A man is moving away from a tower 41.6 m high at a rate of 2 m/sIf the eye level of the man is 1.6 m above the ground, then the rate at which the angle of elevation of the top of the tower changes, when he is at a distance 30 m from the foot of the tower is:

• A. \( -\frac{4}{125} \) rad/sec
• B. \( \frac{4}{625} \) rad/sec
• C. \( -\frac{2}{125} \) rad/sec
• D. \( \frac{1}{625} \) rad/sec

Hint:

In related rates with angles, always express in terms of \( \tan \theta \) or \( \sin \theta \)Then differentiate implicitly and substitute values carefully.

Answer 1

The Correct Option is A

Step 1: Define variables.
Let distance from tower = \( x \), angle of elevation = \( \theta \).
Height difference:
\[ 41.6 - 1.6 = 40 \, \text{m} \]

Step 2: Form the relation.
\[ \tan \theta = \frac{40}{x} \]

Step 3: Differentiate implicitly.
\[ \sec^2 \theta \cdot \frac{d\theta}{dt} = -\frac{40}{x^2}\frac{dx}{dt} \]
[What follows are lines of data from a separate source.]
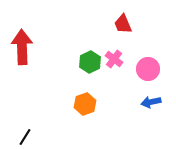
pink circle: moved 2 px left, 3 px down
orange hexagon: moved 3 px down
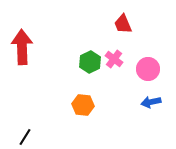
orange hexagon: moved 2 px left, 1 px down; rotated 25 degrees clockwise
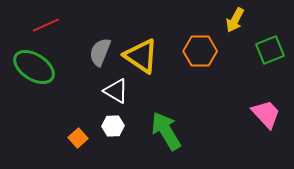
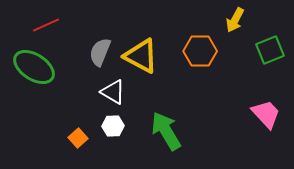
yellow triangle: rotated 6 degrees counterclockwise
white triangle: moved 3 px left, 1 px down
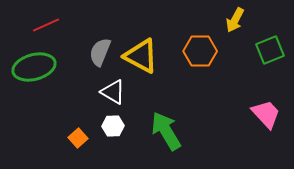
green ellipse: rotated 48 degrees counterclockwise
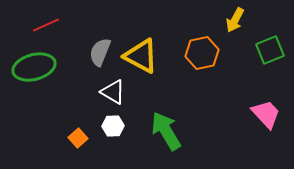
orange hexagon: moved 2 px right, 2 px down; rotated 12 degrees counterclockwise
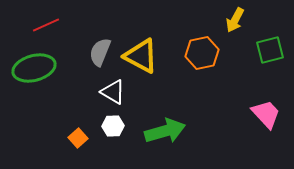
green square: rotated 8 degrees clockwise
green ellipse: moved 1 px down
green arrow: moved 1 px left; rotated 105 degrees clockwise
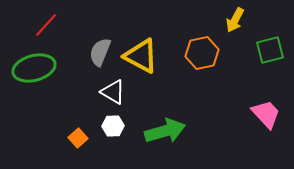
red line: rotated 24 degrees counterclockwise
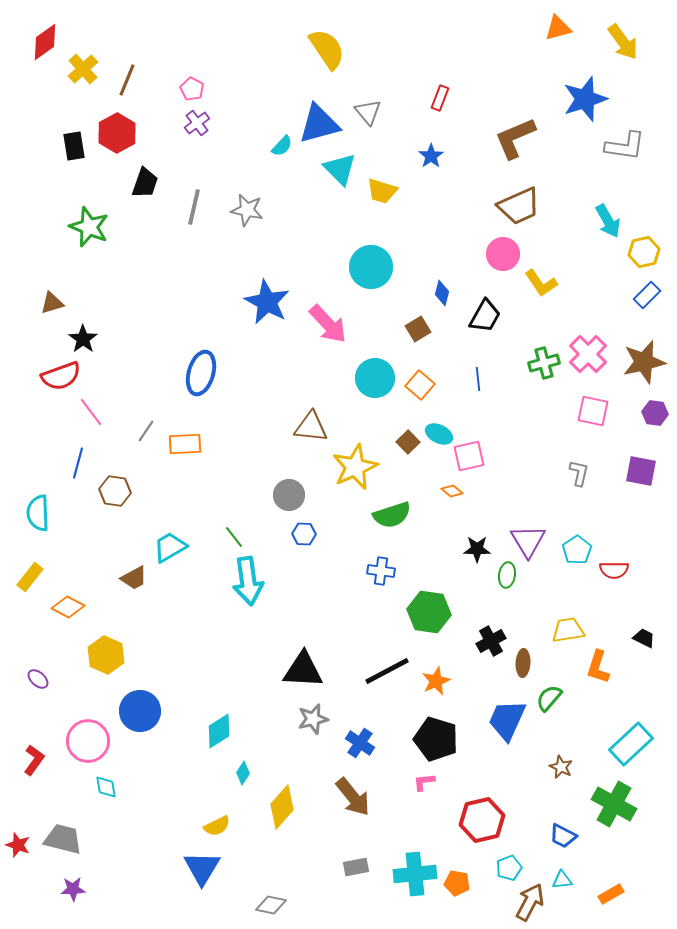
Step 4: Substitute known values.
\[ x = 30,\quad \frac{dx}{dt} = 2 \]
\[ \sec^2 \theta \cdot \frac{d\theta}{dt} = -\frac{40}{900} \cdot 2 \]
\[ = -\frac{80}{900} = -\frac{4}{45} \]

Step 5: Find \( \sec^2 \theta \).
\[ \tan \theta = \frac{40}{30} = \frac{4}{3} \]
\[ \sec^2 \theta = 1 + \tan^2 \theta = 1 + \frac{16}{9} = \frac{25}{9} \]
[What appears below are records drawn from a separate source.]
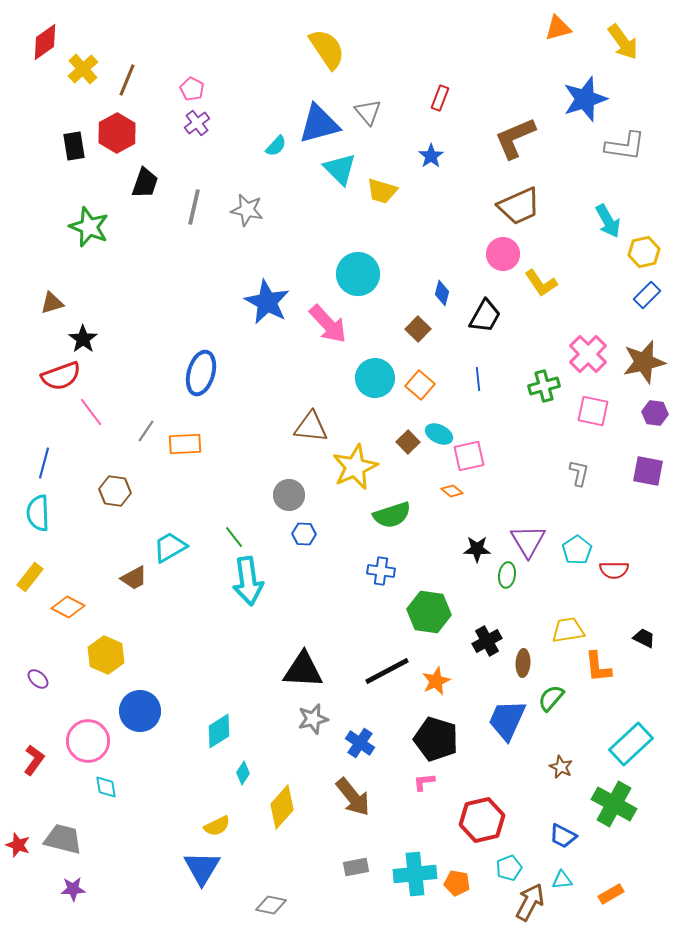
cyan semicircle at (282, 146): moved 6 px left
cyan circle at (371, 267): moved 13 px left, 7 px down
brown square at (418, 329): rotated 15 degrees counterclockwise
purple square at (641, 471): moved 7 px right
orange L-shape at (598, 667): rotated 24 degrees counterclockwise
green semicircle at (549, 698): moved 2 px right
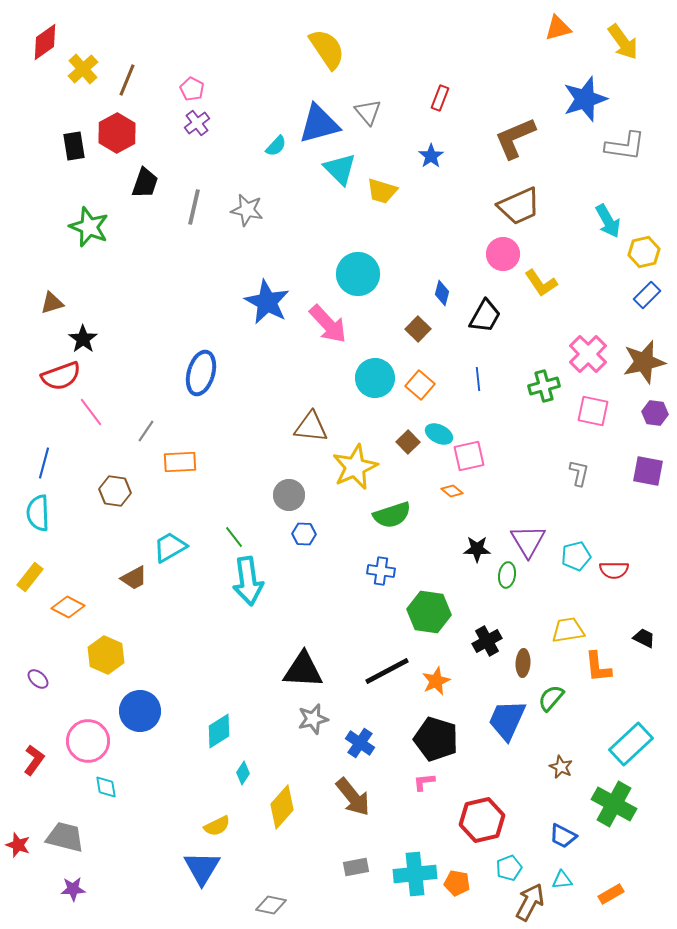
orange rectangle at (185, 444): moved 5 px left, 18 px down
cyan pentagon at (577, 550): moved 1 px left, 6 px down; rotated 20 degrees clockwise
gray trapezoid at (63, 839): moved 2 px right, 2 px up
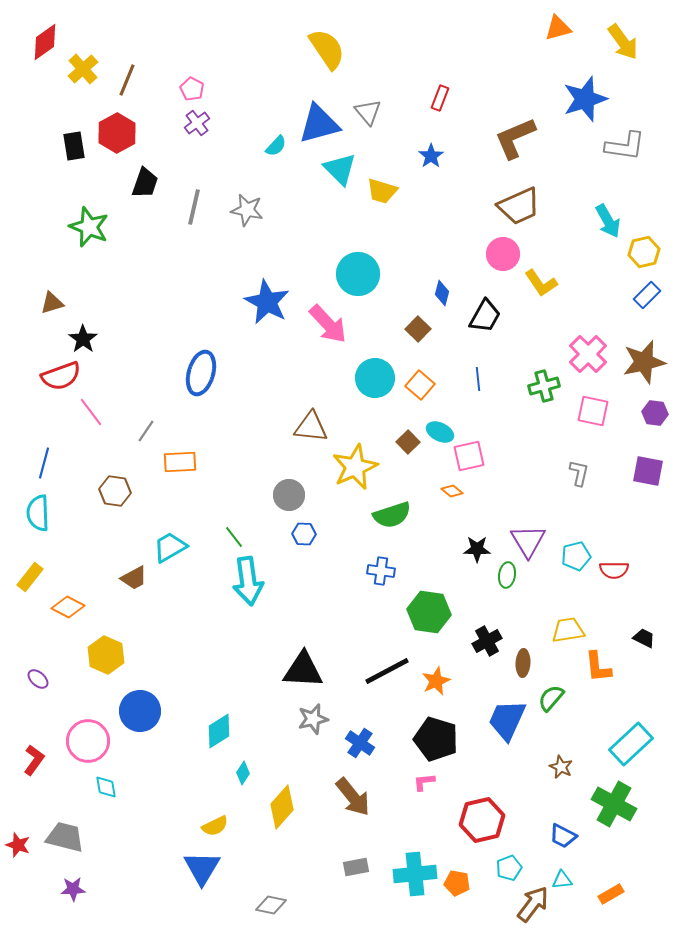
cyan ellipse at (439, 434): moved 1 px right, 2 px up
yellow semicircle at (217, 826): moved 2 px left
brown arrow at (530, 902): moved 3 px right, 2 px down; rotated 9 degrees clockwise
Step 6: Solve for \( \frac{d\theta}{dt} \).
\[ \frac{25}{9} \cdot \frac{d\theta}{dt} = -\frac{4}{45} \]
\[ \frac{d\theta}{dt} = -\frac{4}{45} \cdot \frac{9}{25} \]
\[ = -\frac{36}{1125} = -\frac{4}{125} \]

Step 7: Final conclusion.
\[ \boxed{-\frac{4}{125} \text{ rad/sec}} \]